CUDA runtime API first call very slow on Xavier with JetPack 4.6

346365459 · January 13, 2022, 8:36am

Hi,
We updated the Jetpack 4.6 on our Xavier, but every first call with CUDA c++ runtime API to access the GPU memory (e.g. cudaMalloc, cudaMemGetInfo) was extremely slow! Approximately 8 minutes.
When the process is finished, the next run is still the same time-consuming.

Any advice for solving this issue?

Thanks!
Bo

AastaLLL · January 13, 2022, 8:53am

Hi

We don’t expect cudaMalloc will take such a long time.
Would you mind sharing a sample so we can check it in our environment?

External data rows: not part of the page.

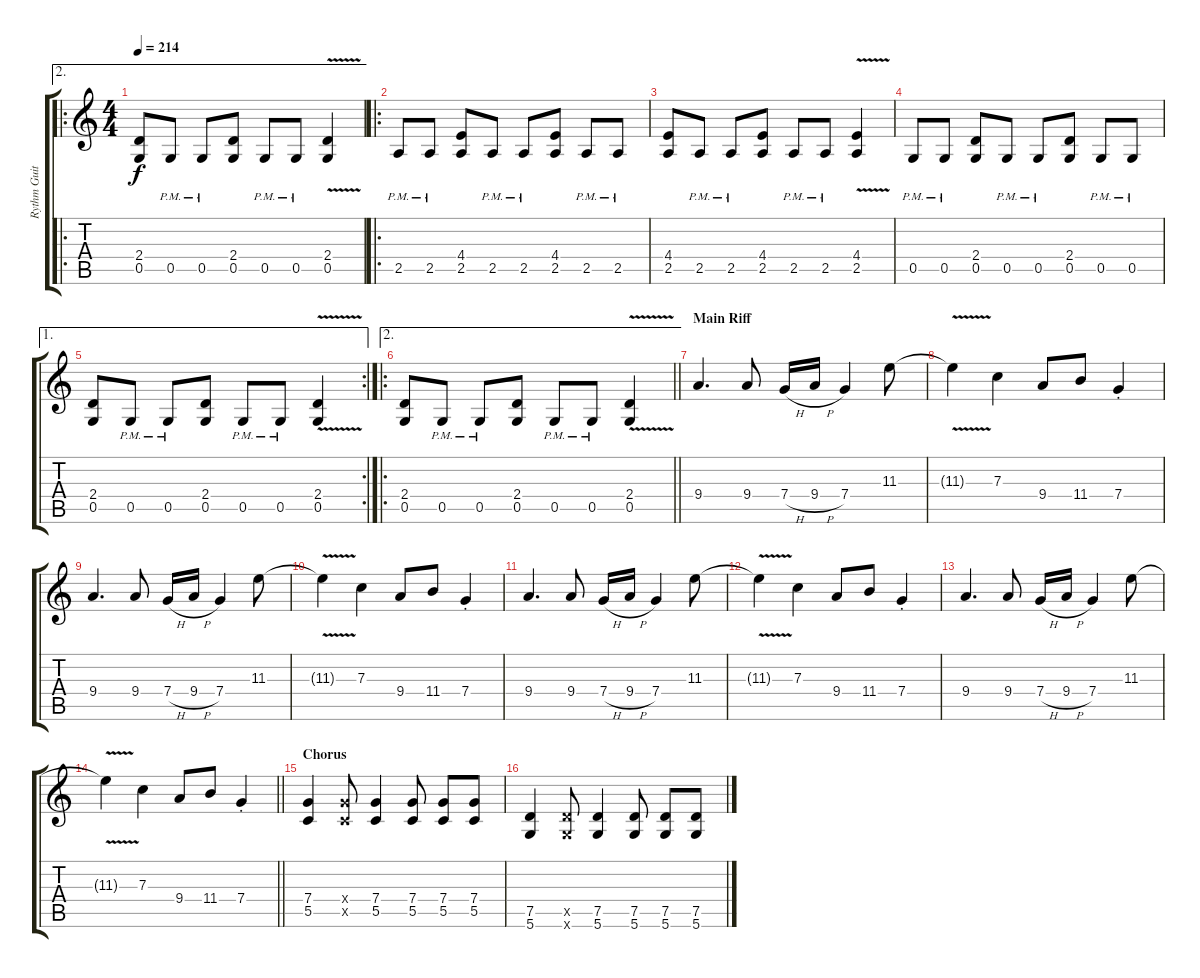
\track ("Rythm Guitar I" "Rythm Guit") {instrument distortionguitar}
\staff {score tabs}
\tuning (D4 A3 F3 C3 G2 D2) {hide}
\ae 2
\ro
\ts (4 4)
\tempo 214
\clef g2
\ks c
(2.4 0.5).8{dy f} 0.5{pm}.8 0.5{pm}.8 (2.4 0.5).8 0.5{pm}.8 0.5{pm}.8 (2.4{v} 0.5).4 |
\ro
2.5{pm}.8 2.5{pm}.8 (4.4 2.5).8 2.5{pm}.8 2.5{pm}.8 (4.4 2.5).8 2.5{pm}.8 2.5{pm}.8 |
(4.4 2.5).8 2.5{pm}.8 2.5{pm}.8 (4.4 2.5).8 2.5{pm}.8 2.5{pm}.8 (4.4{v} 2.5{v}).4 |
0.5{pm}.8 0.5{pm}.8 (2.4 0.5).8 0.5{pm}.8 0.5{pm}.8 (2.4 0.5).8 0.5{pm}.8 0.5{pm}.8 |
\ae 1
\rc 2
(2.4 0.5).8 0.5{pm}.8 0.5{pm}.8 (2.4 0.5).8 0.5{pm}.8 0.5{pm}.8 (2.4{v} 0.5).4 |
\ae 2
\ro
\barLineRight lightlight
(2.4 0.5).8 0.5{pm}.8 0.5{pm}.8 (2.4 0.5).8 0.5{pm}.8 0.5{pm}.8 (2.4{v} 0.5).4 |
\section ("" "Main Riff")
9.4.4{d} 9.4.8 7.4{h}.16 9.4{h}.16 7.4.4 11.3.8 |
11.3{v t}.4 7.3.4 9.4.8 11.4.8 7.4{st}.4 |
9.4.4{d} 9.4.8 7.4{h}.16 9.4{h}.16 7.4.4 11.3.8 |
11.3{v t}.4 7.3.4 9.4.8 11.4.8 7.4{st}.4 |
9.4.4{d} 9.4.8 7.4{h}.16 9.4{h}.16 7.4.4 11.3.8 |
11.3{v t}.4 7.3.4 9.4.8 11.4.8 7.4{st}.4 |
9.4.4{d} 9.4.8 7.4{h}.16 9.4{h}.16 7.4.4 11.3.8 |
\barLineRight lightlight
11.3{v t}.4 7.3.4 9.4.8 11.4.8 7.4{st}.4 |
\section ("" "Chorus")
(7.4 5.5).4{volume 10} (7.4{x} 5.5{x}).8 (7.4 5.5).4 (7.4 5.5).8 (7.4 5.5).8 (7.4 5.5).8 |
(7.5 5.6).4 (7.5{x} 5.6{x}).8 (7.5 5.6).4 (7.5 5.6).8 (7.5 5.6).8 (7.5 5.6).8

More, please note that you can maximize the device performance with the following command:

$ sudo nvpmodel -m 0
$ sudo jetson_clocks

Thanks.

346365459 · January 13, 2022, 9:23am

Hi,

size_t free_mem = 0;
size_t total_mem = 0;
cudaSetDevice(0);
cudaError_t error_id = cudaMemGetInfo(&free_mem, &total_mem)  #### TAG-1 !

After this we call a method to allocate GPU memory:

void* safeCudaMalloc(size_t memSize) {
  void* deviceMem;
  CHECK_CUDA_STATUS(cudaMalloc(&deviceMem, memSize)); ###### TAG-2
  CHECK_NOTNULL(deviceMem) << "Out of memory";
  return deviceMem;
}

Just simple code.
This is slow on the TAG-1 line, using cudaMemGetInfo, and code with TAG-2 is normal and fast.
If we comment line TAG-1, the cudaMalloc (TAG-2) is slow.
We tried the maximizing performance command, it was the same.

Previously, we used the same code in Jetpack 4.2 environment with no problems.

Thanks.
Bo

AastaLLL · January 18, 2022, 5:55am

Hi,

We cannot reproduce this issue with our Xavier + JetPack4.6.
main.cpp (366 Bytes)

$ time ./test

real    0m0.090s
user    0m0.024s
sys     0m0.044s

Could you also try the sample in your environment?
Thanks.

346365459 · January 18, 2022, 10:50am

Hi,
We double-checked and found an extra shared library (tensorflow_cc) in our build config file.

For the main.cpp you provided, if we use ‘clang’ to compile the main.cpp file with cudart and tensorflow_cc library, the process will be stuck:

clang main.cpp -lcudart -ltensorflow_cc

The clang version is 12,0,1.
Tensorflow version is 2.6.1

If we use ‘g++’ or ‘nvcc’ to compile the main.cpp with cudart and tensorflow_cc library, it is normal.

Thanks.
Bo

346365459 · January 21, 2022, 1:56am

Hi,
We also tried clang version 8.0, but it was the same.
Any suggestions?

Best,
Bo

AastaLLL · January 21, 2022, 6:21am

Thanks for this information.

Not sure if any different behavior between compiling with g++ or clang.
If the TensorFlow library is preloaded, it takes some time to finish.

We are checking this in deep and will share more information with you later.
Thanks.

AastaLLL · January 24, 2022, 8:13am

Hi,

It looks like this issue comes from the TensorFlow library.

We try the sample with clang and only add the required header and link.
The binary can work fine without issue.

$ clang main.cpp -I/usr/local/cuda/include/ -L/usr/local/cuda/lib64/ -lcudart -o test
$ time ./test

real	0m0.110s
user	0m0.028s
sys	0m0.036s

May I know how do you set up the TensorFlow c++ library?
Do you build it from the source on Jetson?

Thanks.

981504100 · January 24, 2022, 9:15am

Hi,
We set up the TensorFlow c++ library following this web .

and could u compile with arg -ltensorflow_cc to see whether it is our own problem or not.

Thanks.

AastaLLL · January 27, 2022, 2:30am

Hi,

Since there is already an internal team and bug for this issue.
Please check the following status from the bug system directly.

Thanks.

system · February 23, 2022, 5:41am

This topic was automatically closed 14 days after the last reply. New replies are no longer allowed.